At Rakuten’s Yukata Day, everyone’s a star

Yukata-clad men and women enjoying cotton candy and face-painting may not be the first thing that comes to mind when you think of a Japanese workplace. But, on July 7, Rakuten’s Tokyo headquarters, Rakuten Crimson House, was alive with all of that and more to celebrate the Japanese festival of Tanabata.

Based on an ancient Chinese legend, Tanabata is a Japanese festival popular with young and old that celebrates the one day each year when two deities and star-crossed lovers, Orihime and Hikoboshi, are allowed to meet by crossing the Milky Way that separates them. The pair is traditionally represented by the bright stars Vega and Altair. These days, Tanabata celebrations include writing wishes on small pieces of colored paper and hanging them on bamboo that is burned in a ceremony at a nearby shrine soon after, and attending local festivals in a yukata, the light, summer version of a kimono.

At Rakuten, Yukata Day is a newer tradition that has quickly become one of the year’s most anticipated events. This year, the festivities included a special lunch menu, a cotton candy machine and, most importantly, a yukata dress-up service to help employees suit up properly, which was used by more than 100 people. The company also set up a pair of 10-foot-high bamboo wishing trees in the building’s lobby for employees to hang their wishes on.

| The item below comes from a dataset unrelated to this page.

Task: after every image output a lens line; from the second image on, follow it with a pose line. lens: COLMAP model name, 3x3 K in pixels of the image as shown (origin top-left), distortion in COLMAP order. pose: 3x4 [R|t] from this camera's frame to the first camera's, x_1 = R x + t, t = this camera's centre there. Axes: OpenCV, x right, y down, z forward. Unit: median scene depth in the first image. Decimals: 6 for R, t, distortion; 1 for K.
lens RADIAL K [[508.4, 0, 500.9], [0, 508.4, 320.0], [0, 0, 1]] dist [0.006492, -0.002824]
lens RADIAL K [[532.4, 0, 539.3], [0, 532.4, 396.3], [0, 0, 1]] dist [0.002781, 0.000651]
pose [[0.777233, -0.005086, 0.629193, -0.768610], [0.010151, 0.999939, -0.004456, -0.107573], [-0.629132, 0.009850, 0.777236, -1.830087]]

Throughout the office, hundreds of employees could be seen proudly showing off their refined, yet comfortable outfits. “When I wear a yukata, people look at me and smile. It creates an opportunity to meet new people and interact with colleagues in a different way,” said event organizer Eri, dressed in an intricately patterned purple yukata.

For employee Yaboxi, Yukata Day is a chance for the company’s international employees to connect with the local culture. “It’s awesome that international employees like me can experience Japanese traditions at work,” she said.

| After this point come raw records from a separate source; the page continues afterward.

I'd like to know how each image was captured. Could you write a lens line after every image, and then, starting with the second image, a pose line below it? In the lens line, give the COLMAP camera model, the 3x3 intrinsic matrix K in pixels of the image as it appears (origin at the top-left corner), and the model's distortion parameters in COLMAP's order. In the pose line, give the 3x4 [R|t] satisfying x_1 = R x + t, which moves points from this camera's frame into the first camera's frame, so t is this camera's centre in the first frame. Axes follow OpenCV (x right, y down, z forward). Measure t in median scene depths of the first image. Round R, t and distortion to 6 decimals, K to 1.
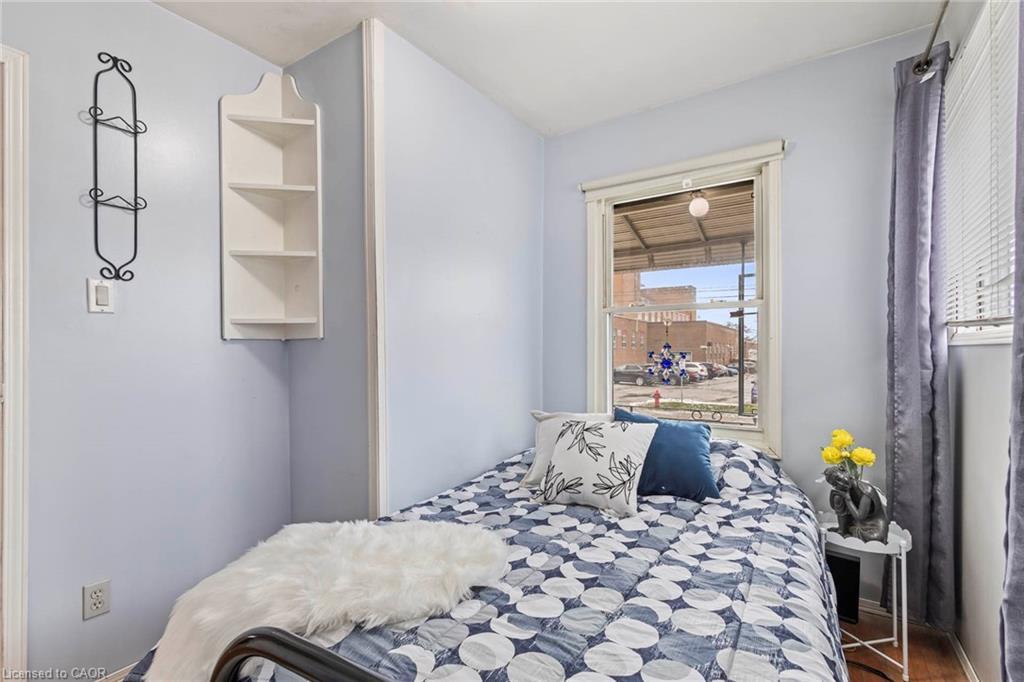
lens RADIAL K [[474.1, 0, 526.2], [0, 474.1, 348.2], [0, 0, 1]] dist [-0.007428, 0.004425]
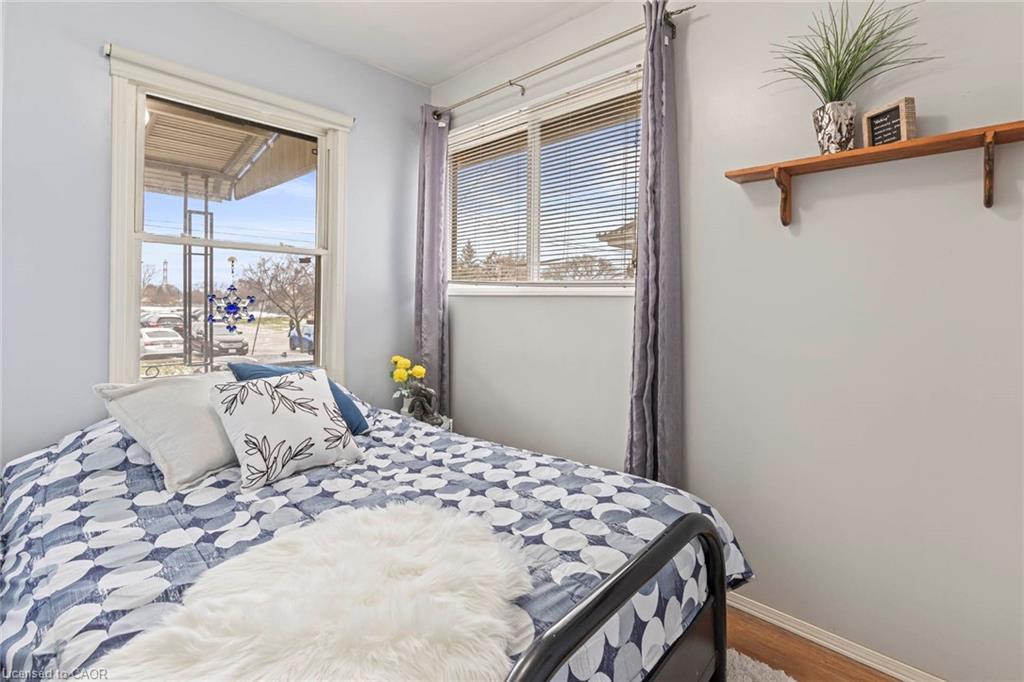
lens RADIAL K [[474.1, 0, 522.2], [0, 474.1, 293.0], [0, 0, 1]] dist [-0.007428, 0.004425]
pose [[0.192070, 0.024561, 0.981074, -0.668849], [-0.021493, 0.999552, -0.020816, 0.015291], [-0.981146, -0.017088, 0.192512, 0.447480]]
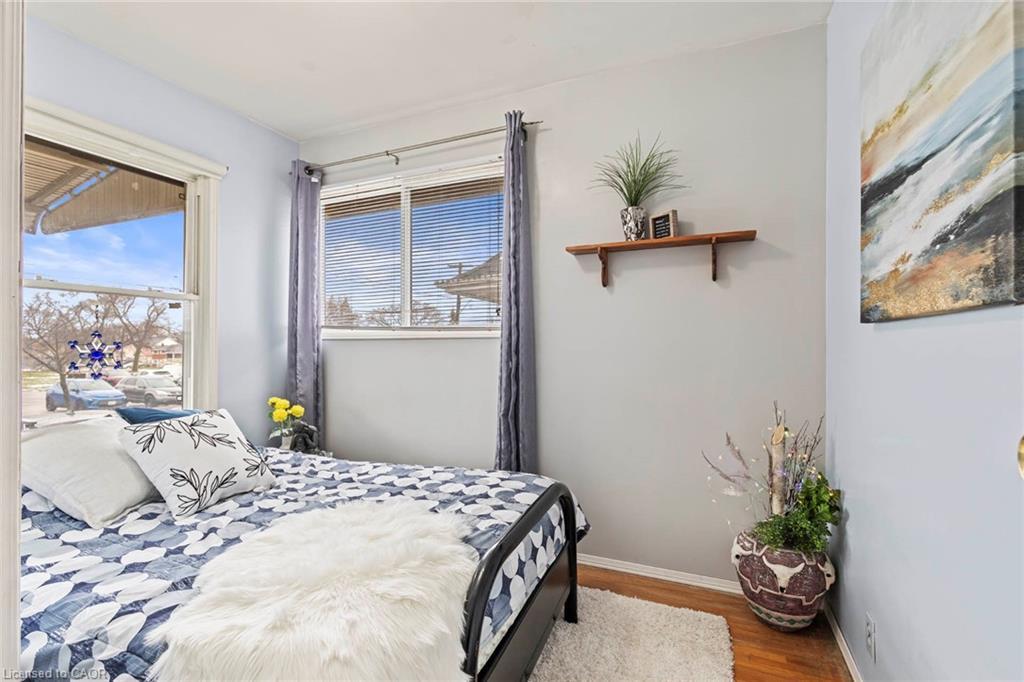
lens RADIAL K [[459.6, 0, 509.5], [0, 459.6, 332.1], [0, 0, 1]] dist [-0.003071, 0.001168]
pose [[-0.144368, 0.034514, 0.988922, -0.900280], [-0.003173, 0.999370, -0.035342, 0.026625], [-0.989519, -0.008240, -0.144168, 0.572072]]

Fellow organizer Kota, who spent the afternoon dishing out cotton candy to a long line of excited employees in an eye-catching Rakuten Eagles yukata, hopes that events like this will continue to encourage employees to explore new cultures and improve communication in the workplace.

“We felt that encouraging employees to wear yukatas would create a special atmosphere and promote interaction among employees,” he said. “It was great to see so many people getting into the spirit. Even the executives participated. The atmosphere was very summery and vibrant.”

Whatever your Tanabata wish this year, we hope it comes true.